Strachey has made biography a literary medium. His biographical style has the appeal of a fine work of art.
Strachey has brought us face to face with men and women, who are nonetheless fallible human beings and not infallible saints or gods. We watch them live, think, and quarrel like us. Sometimes they behave meanly and foolishly and sometimes nobly and wisely.
Strachey’s objectives were to make biography an unmistakable channel for the truthful transmission of personality; to write it as the most authentic footnote to history; to make it a vivid and complete story; to make it a source of inner satisfaction to the reader. In most of his experiments in biography Strachey certainly succeeded in attaining them. Strachey’s achievement in biography was indeed a challenge to dullness and incompetence.

Charles Richard Sander says:

Throughout his career Strachey protested against the lengthy, formless, badly written biographies produced by the Victorians. He insisted that the spirit of the biographer should be free and that he should write from a definite point of view, should select and include only the essential materials of a subject, should give to a work good structure and excellence of style.

His intensely personal sketches shocked many critics but delighted many readers.
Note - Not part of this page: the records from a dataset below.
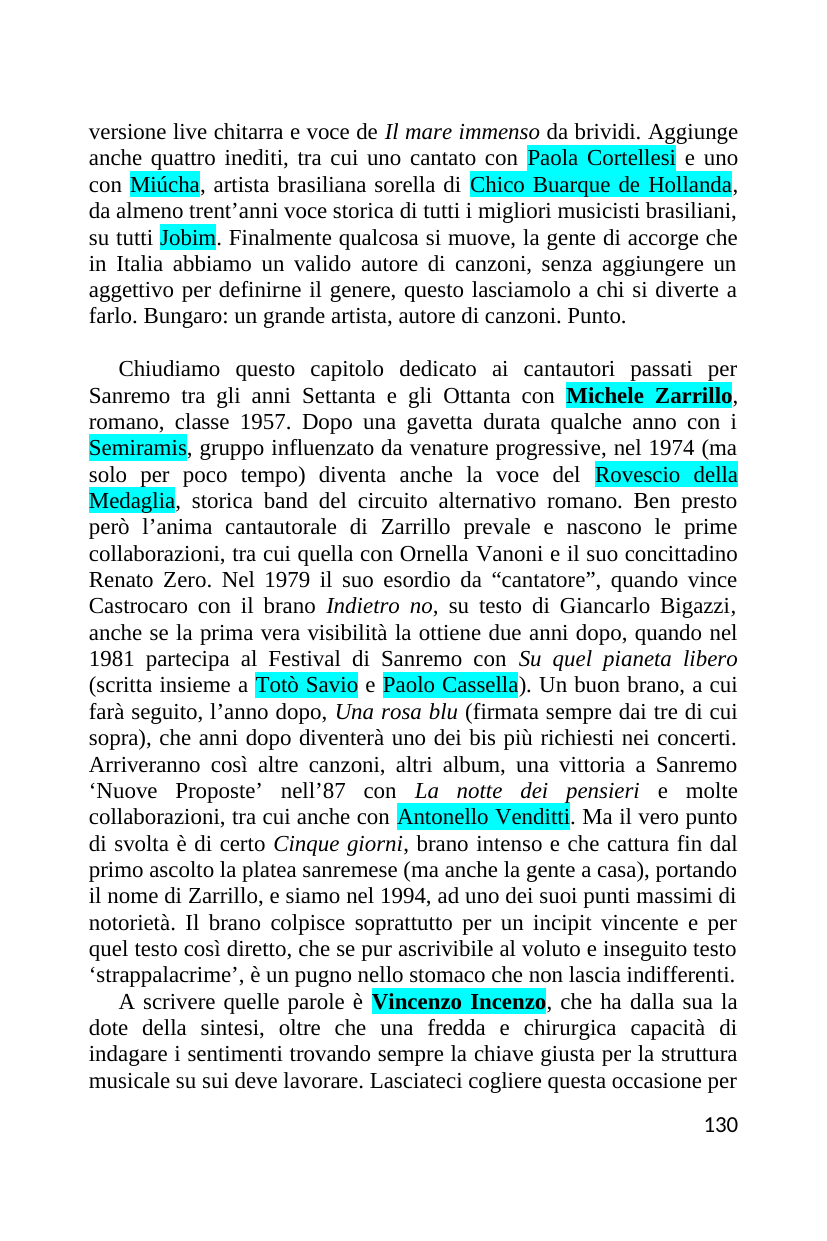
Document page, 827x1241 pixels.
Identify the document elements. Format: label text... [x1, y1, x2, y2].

text Chiudiamo questo capitolo dedicato ai cantautori passati per Sanremo tra gli anni Settanta e gli Ottanta con Michele Zarrillo, romano, classe 1957. Dopo una gavetta durata qualche anno con i Semiramis, gruppo influenzato da venature progressive, nel 1974 (ma solo per poco tempo) diventa anche la voce del Rovescio della Medaglia, storica band del circuito alternativo romano. Ben presto però l’anima cantautorale di Zarrillo prevale e nascono le prime collaborazioni, tra cui quella con Ornella Vanoni e il suo concittadino Renato Zero. Nel 1979 il suo esordio da “cantatore”, quando vince Castrocaro con il brano Indietro no, su testo di Giancarlo Bigazzi, anche se la prima vera visibilità la ottiene due anni dopo, quando nel 1981 partecipa al Festival di Sanremo con Su quel pianeta libero (scritta insieme a Totò Savio e Paolo Cassella). Un buon brano, a cui farà seguito, l’anno dopo, Una rosa blu (firmata sempre dai tre di cui sopra), che anni dopo diventerà uno dei bis più richiesti nei concerti. Arriveranno così altre canzoni, altri album, una vittoria a Sanremo ‘Nuove Proposte’ nell’87 con La notte dei pensieri e molte collaborazioni, tra cui anche con Antonello Venditti. Ma il vero punto di svolta è di certo Cinque giorni, brano intenso e che cattura fin dal primo ascolto la platea sanremese (ma anche la gente a casa), portando il nome di Zarrillo, e siamo nel 1994, ad uno dei suoi punti massimi di notorietà. Il brano colpisce soprattutto per un incipit vincente e per quel testo così diretto, che se pur ascrivibile al voluto e inseguito testo ‘strappalacrime’, è un pugno nello stomaco che non lascia indifferenti. [89, 355, 738, 988]
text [89, 118, 738, 329]
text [89, 988, 738, 1093]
M. Forster says:

Strachey helped sweep away the ponderous Victorian approach to the writing to biography, replacing it with a witty and with impressionistic style that was widely imitated and studied at the University of Cambridge.

Instead of using the conventional method of detailed chronological narration, Lytton Strachey carefully selected his tact to present “Eminent Victorians”.
These deliberations suffice to signify that Strachey is the greatest biographer of the Victorian age.